• [THE DATA]
____________________

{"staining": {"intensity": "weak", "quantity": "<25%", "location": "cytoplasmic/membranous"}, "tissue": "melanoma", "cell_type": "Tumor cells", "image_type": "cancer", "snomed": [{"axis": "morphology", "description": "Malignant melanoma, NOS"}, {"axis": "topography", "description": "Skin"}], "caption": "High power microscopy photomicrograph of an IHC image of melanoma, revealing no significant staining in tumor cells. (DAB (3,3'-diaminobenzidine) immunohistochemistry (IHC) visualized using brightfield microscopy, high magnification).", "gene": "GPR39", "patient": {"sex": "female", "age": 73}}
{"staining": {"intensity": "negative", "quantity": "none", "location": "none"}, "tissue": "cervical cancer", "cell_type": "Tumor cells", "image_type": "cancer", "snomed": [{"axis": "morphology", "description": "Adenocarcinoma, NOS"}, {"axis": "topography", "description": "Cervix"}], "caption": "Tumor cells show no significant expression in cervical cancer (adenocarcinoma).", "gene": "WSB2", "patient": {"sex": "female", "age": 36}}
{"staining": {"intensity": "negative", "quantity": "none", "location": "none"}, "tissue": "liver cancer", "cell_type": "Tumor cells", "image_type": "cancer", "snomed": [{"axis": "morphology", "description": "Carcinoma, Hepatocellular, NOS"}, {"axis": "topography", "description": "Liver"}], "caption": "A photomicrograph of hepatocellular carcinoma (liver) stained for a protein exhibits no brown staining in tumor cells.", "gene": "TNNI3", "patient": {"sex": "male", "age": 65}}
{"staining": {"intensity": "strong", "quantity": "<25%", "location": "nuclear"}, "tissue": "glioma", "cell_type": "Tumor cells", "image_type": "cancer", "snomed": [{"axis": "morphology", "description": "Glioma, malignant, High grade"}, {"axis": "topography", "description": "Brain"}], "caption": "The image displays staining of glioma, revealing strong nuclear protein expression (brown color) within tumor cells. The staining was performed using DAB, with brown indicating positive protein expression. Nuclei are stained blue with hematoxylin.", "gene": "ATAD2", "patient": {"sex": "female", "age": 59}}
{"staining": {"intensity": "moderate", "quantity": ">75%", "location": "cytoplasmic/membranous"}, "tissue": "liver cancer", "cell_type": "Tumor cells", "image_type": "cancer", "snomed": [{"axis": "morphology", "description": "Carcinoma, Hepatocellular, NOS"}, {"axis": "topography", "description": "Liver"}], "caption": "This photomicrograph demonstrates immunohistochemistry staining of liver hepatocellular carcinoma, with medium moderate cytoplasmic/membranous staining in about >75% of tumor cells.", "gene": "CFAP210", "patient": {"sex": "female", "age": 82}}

____________________

• [TASK ITEM] Word for word, restate the listing above from its first line to the line with "cells show no", keeping both.

• [EXPECTED ANSWER]
{"staining": {"intensity": "weak", "quantity": "<25%", "location": "cytoplasmic/membranous"}, "tissue": "melanoma", "cell_type": "Tumor cells", "image_type": "cancer", "snomed": [{"axis": "morphology", "description": "Malignant melanoma, NOS"}, {"axis": "topography", "description": "Skin"}], "caption": "High power microscopy photomicrograph of an IHC image of melanoma, revealing no significant staining in tumor cells. (DAB (3,3'-diaminobenzidine) immunohistochemistry (IHC) visualized using brightfield microscopy, high magnification).", "gene": "GPR39", "patient": {"sex": "female", "age": 73}}
{"staining": {"intensity": "negative", "quantity": "none", "location": "none"}, "tissue": "cervical cancer", "cell_type": "Tumor cells", "image_type": "cancer", "snomed": [{"axis": "morphology", "description": "Adenocarcinoma, NOS"}, {"axis": "topography", "description": "Cervix"}], "caption": "Tumor cells show no significant expression in cervical cancer (adenocarcinoma).", "gene": "WSB2", "patient": {"sex": "female", "age": 36}}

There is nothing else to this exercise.